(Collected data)
☆ ☆ ☆ ☆ ☆

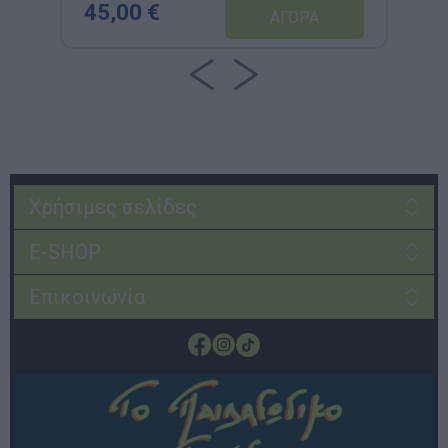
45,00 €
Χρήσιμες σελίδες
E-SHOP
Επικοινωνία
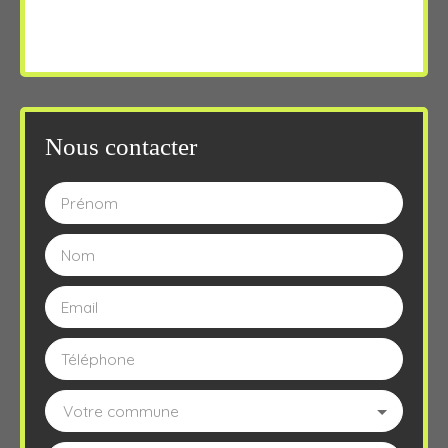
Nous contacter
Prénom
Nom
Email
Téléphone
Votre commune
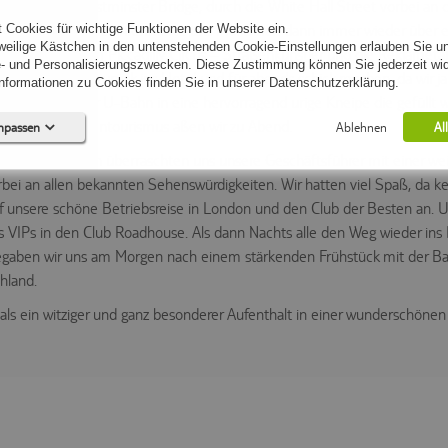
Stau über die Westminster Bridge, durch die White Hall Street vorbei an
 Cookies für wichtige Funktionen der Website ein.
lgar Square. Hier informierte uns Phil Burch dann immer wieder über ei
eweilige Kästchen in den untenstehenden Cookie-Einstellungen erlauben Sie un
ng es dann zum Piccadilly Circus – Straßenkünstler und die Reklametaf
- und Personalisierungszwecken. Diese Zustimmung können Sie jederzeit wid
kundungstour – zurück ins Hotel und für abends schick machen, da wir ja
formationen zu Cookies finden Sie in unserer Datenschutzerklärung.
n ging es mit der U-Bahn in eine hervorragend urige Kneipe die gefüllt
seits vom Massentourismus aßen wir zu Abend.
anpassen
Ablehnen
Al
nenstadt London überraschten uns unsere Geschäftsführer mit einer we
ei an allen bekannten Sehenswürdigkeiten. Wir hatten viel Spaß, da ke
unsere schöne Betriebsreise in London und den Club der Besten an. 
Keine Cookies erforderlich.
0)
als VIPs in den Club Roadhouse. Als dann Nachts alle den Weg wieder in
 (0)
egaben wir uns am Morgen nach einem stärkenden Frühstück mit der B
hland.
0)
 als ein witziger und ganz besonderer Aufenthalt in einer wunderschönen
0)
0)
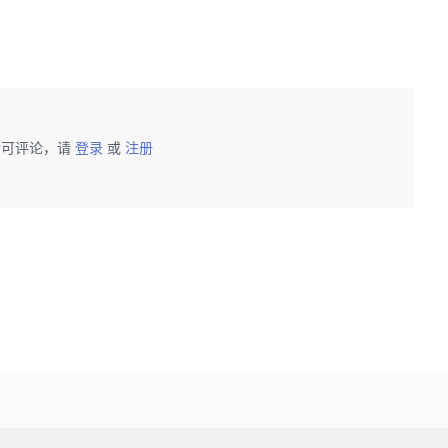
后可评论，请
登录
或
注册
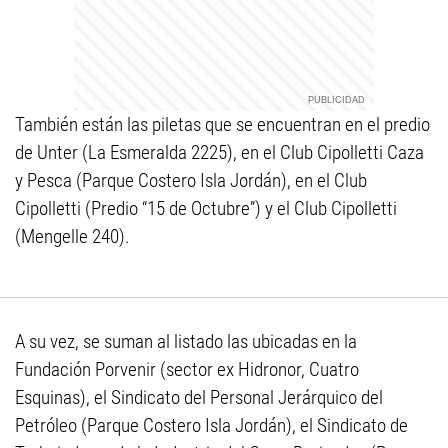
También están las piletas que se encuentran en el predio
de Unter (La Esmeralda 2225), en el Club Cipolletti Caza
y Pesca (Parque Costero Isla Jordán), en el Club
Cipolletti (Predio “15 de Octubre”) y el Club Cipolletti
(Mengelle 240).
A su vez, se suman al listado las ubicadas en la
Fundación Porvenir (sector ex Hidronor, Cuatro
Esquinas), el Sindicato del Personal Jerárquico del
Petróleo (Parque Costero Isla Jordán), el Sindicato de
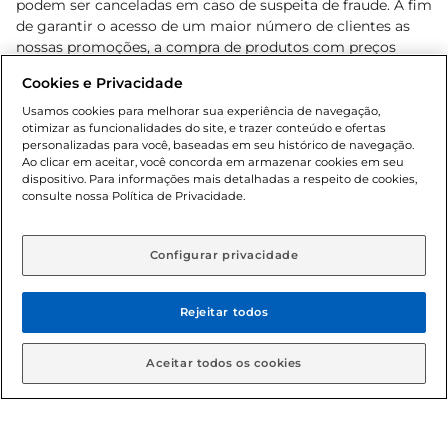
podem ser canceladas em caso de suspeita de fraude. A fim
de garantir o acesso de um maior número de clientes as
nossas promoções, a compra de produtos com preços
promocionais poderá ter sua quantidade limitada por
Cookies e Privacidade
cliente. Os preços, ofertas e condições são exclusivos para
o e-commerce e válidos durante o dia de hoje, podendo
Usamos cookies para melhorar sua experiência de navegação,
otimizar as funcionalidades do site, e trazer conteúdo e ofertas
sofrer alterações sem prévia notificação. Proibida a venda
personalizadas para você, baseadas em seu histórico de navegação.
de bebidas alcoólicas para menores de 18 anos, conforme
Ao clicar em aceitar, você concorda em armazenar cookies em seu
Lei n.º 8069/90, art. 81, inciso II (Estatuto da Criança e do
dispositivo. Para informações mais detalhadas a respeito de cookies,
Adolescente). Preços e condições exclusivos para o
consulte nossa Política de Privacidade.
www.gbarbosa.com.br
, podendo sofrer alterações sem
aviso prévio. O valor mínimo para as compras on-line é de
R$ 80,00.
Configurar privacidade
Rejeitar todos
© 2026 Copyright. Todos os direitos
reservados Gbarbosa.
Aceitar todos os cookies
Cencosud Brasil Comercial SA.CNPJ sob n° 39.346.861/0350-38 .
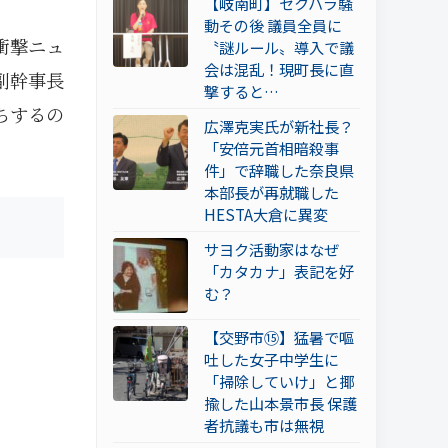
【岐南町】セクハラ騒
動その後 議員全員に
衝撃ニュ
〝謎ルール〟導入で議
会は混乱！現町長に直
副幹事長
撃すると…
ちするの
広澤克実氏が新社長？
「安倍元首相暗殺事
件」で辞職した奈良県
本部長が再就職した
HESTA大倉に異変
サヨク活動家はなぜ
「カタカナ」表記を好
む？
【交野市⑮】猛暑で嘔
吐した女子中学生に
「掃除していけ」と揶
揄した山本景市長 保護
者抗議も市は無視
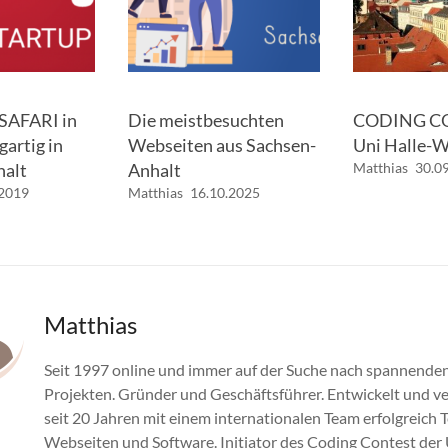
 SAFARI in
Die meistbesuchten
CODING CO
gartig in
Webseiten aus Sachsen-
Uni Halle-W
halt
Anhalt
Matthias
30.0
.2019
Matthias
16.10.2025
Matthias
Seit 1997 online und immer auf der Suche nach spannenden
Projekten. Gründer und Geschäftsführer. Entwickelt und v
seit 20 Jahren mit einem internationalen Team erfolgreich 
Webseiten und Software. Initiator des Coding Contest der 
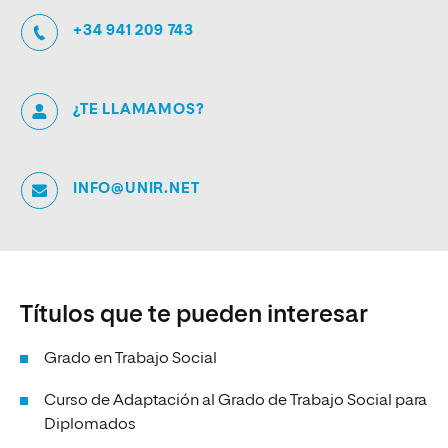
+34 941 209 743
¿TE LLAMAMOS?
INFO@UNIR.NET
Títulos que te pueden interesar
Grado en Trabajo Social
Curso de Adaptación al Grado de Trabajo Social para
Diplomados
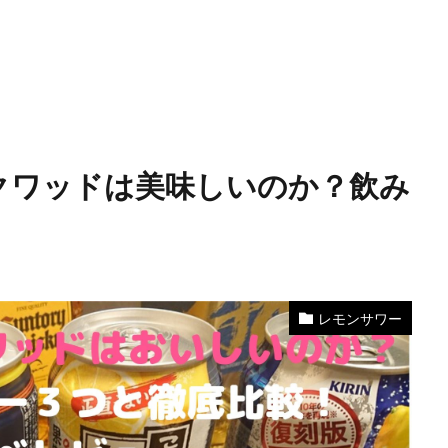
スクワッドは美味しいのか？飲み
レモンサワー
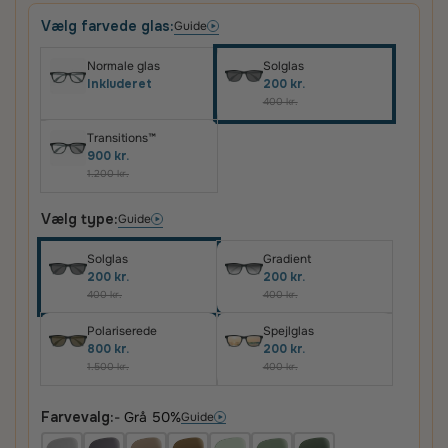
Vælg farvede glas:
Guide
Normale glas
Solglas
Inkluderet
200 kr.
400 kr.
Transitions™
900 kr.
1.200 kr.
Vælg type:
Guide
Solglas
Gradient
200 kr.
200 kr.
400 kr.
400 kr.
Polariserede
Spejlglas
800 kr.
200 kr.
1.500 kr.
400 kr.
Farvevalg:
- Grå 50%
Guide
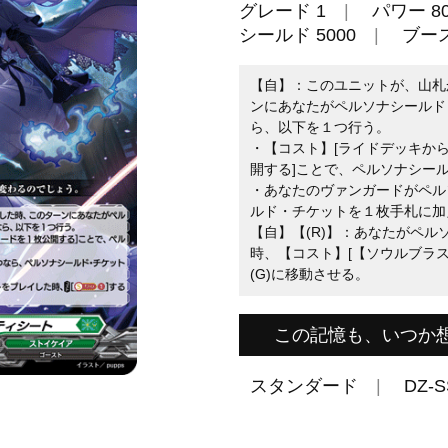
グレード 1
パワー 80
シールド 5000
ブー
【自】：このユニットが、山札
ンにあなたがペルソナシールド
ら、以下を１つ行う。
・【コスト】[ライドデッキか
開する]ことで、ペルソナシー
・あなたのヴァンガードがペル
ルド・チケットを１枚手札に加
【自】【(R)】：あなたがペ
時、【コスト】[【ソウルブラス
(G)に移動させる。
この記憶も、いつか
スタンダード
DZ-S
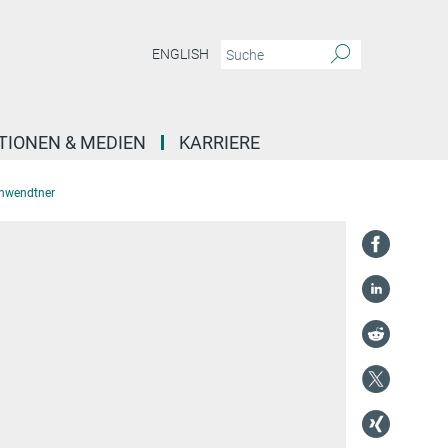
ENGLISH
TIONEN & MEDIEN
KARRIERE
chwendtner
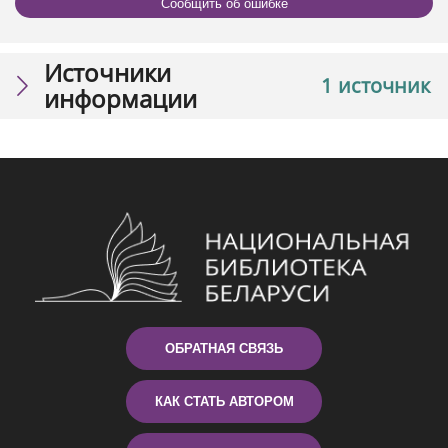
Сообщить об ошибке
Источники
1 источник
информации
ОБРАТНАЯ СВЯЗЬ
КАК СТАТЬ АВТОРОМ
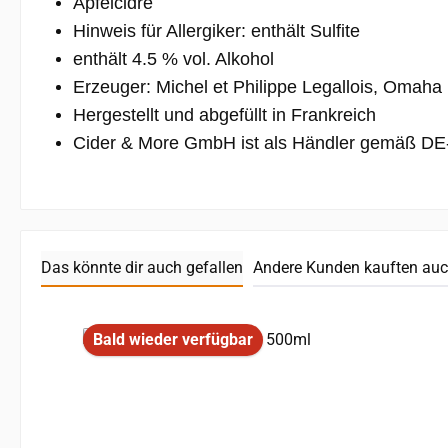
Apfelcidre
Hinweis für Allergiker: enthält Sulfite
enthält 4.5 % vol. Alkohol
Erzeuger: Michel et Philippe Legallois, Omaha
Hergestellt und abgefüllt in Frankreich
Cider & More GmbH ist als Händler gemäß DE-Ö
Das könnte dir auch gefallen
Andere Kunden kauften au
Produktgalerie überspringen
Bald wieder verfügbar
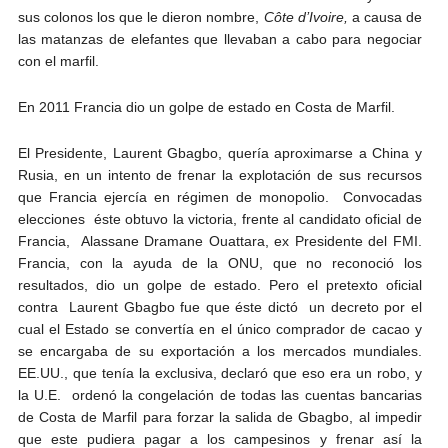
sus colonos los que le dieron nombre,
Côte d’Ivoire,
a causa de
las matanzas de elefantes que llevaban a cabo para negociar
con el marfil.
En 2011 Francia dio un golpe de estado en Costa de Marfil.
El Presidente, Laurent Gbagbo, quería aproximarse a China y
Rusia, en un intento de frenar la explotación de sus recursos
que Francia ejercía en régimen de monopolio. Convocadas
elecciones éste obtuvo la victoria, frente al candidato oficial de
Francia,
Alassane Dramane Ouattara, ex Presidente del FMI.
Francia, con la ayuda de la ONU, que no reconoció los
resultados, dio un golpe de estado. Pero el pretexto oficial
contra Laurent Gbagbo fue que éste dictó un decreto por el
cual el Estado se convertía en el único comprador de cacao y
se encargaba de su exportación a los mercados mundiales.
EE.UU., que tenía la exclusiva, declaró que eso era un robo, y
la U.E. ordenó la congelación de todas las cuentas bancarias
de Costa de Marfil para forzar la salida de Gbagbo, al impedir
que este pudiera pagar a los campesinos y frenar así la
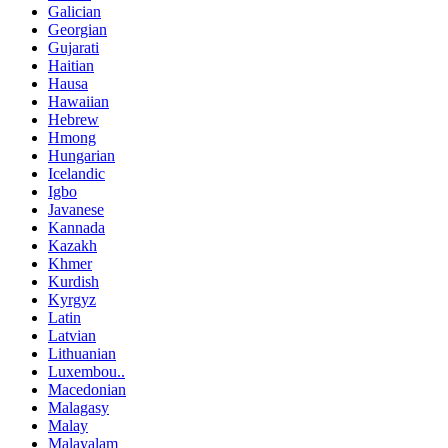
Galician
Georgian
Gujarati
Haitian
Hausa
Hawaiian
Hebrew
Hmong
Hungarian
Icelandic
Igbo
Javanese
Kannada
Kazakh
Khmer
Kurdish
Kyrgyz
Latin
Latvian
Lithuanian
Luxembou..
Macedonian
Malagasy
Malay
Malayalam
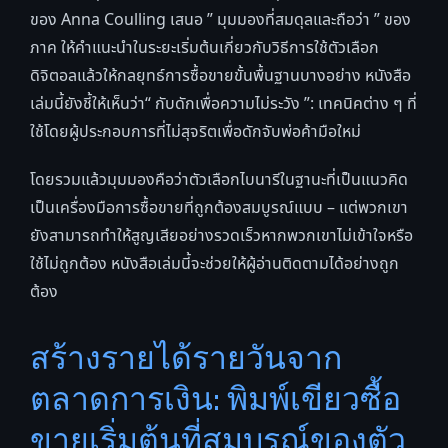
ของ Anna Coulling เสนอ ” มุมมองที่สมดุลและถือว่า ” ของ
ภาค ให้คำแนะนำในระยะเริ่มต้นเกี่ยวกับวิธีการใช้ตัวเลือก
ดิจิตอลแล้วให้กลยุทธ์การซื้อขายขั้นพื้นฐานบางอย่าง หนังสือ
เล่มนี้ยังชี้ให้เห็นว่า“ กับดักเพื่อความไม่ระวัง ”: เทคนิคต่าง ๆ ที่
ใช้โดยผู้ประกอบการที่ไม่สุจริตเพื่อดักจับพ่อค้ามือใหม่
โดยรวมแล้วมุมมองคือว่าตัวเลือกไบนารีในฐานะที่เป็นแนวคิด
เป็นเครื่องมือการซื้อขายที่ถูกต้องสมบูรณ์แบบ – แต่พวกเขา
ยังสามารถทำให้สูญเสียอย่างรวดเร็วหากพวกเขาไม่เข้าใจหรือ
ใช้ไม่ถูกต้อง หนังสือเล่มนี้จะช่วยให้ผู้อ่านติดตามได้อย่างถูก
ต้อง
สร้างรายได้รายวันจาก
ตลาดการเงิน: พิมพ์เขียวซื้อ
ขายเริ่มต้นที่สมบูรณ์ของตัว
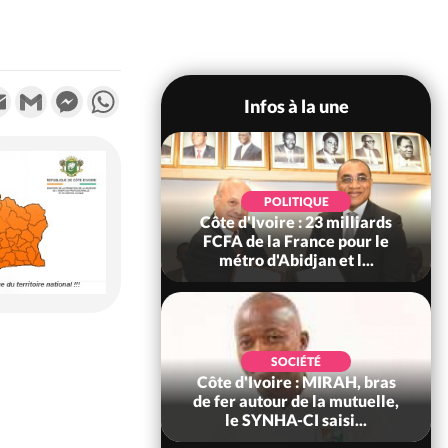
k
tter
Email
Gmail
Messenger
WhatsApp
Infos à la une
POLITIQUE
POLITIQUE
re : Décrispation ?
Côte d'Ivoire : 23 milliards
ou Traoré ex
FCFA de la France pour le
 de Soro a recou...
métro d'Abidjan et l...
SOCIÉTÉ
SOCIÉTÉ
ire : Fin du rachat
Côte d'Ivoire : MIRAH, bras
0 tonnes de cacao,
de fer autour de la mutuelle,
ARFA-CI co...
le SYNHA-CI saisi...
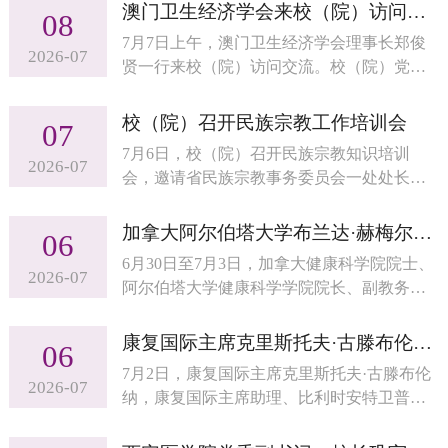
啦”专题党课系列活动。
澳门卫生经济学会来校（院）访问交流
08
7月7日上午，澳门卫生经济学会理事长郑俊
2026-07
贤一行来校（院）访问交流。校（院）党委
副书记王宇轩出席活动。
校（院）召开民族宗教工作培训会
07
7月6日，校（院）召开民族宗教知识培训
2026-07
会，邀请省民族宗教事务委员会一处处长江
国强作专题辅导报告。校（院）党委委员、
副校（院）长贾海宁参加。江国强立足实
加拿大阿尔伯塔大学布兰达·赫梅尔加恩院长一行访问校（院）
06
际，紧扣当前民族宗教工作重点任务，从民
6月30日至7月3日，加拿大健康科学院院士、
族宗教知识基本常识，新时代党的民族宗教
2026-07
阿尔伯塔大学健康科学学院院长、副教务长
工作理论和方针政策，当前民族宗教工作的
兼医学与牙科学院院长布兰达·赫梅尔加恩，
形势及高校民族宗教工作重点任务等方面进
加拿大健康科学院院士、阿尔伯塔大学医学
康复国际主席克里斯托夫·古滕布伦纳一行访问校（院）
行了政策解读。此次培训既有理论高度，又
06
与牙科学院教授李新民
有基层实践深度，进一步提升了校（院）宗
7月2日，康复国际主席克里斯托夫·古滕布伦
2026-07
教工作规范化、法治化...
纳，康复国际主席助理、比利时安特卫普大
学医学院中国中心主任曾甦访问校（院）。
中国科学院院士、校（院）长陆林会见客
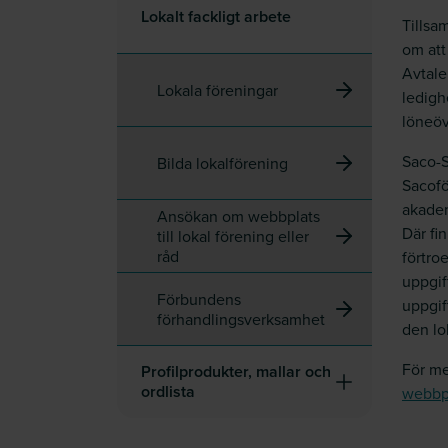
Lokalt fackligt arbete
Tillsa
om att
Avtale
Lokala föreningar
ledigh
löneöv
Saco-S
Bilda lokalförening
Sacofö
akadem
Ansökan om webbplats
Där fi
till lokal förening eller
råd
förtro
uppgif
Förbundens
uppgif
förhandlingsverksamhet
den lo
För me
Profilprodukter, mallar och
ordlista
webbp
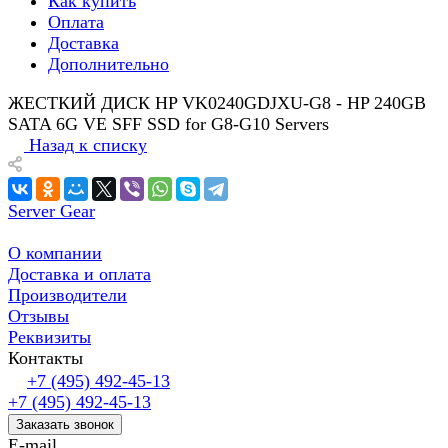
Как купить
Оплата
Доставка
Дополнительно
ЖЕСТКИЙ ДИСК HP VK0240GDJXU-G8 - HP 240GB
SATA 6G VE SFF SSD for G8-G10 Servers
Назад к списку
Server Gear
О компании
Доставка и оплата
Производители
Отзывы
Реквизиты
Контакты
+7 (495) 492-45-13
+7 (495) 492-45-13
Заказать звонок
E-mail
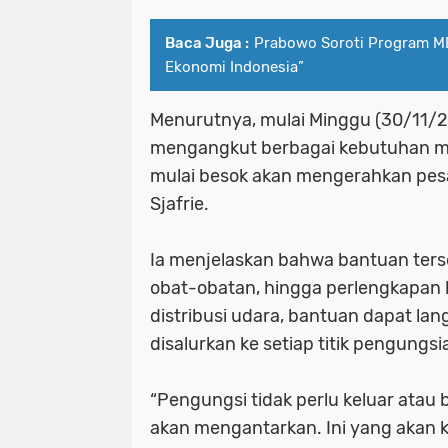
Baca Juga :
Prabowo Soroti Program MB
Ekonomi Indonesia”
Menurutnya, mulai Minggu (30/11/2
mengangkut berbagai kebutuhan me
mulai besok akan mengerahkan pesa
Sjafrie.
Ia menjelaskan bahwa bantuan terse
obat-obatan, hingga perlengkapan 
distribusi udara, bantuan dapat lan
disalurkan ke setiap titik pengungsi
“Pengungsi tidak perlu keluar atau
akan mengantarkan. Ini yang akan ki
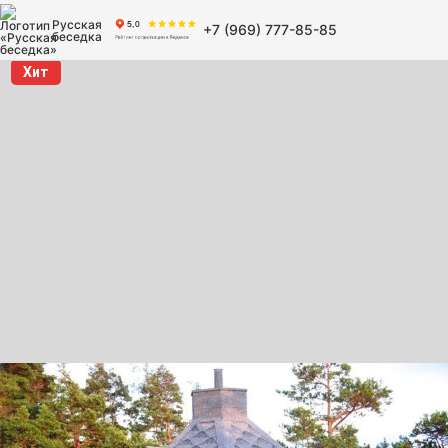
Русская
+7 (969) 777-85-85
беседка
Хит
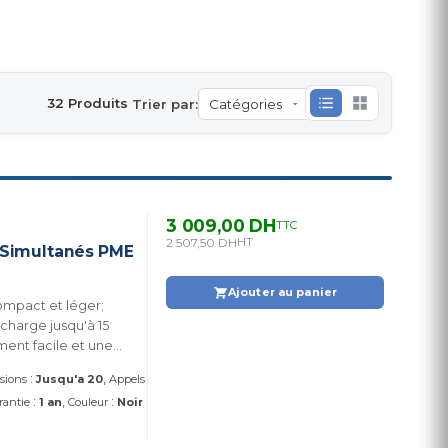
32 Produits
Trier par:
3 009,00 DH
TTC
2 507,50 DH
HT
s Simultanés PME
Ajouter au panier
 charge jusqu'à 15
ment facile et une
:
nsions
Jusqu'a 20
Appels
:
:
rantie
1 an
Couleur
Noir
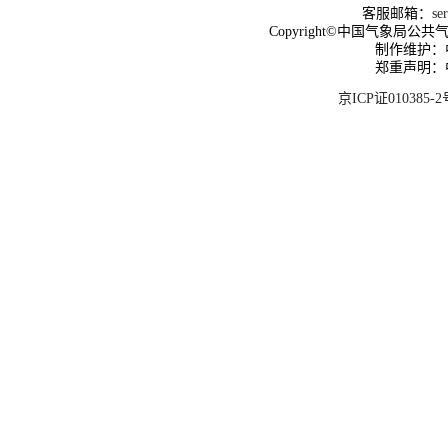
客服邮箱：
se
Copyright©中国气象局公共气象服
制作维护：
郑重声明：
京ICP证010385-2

☆ ☆ ☆ ☆ ☆

WHAT YOU WILL DO
Please give an exact copy of the entries above, from the line with "- und Personalisierungszwecken." down to the line with "formationen zu Cookies", inclusive, and nothing else.

ANSWER BELOW
- und Personalisierungszwecken. Diese Zustimmung können Sie jederzeit wid
kundungstour – zurück ins Hotel und für abends schick machen, da wir ja
formationen zu Cookies finden Sie in unserer Datenschutzerklärung.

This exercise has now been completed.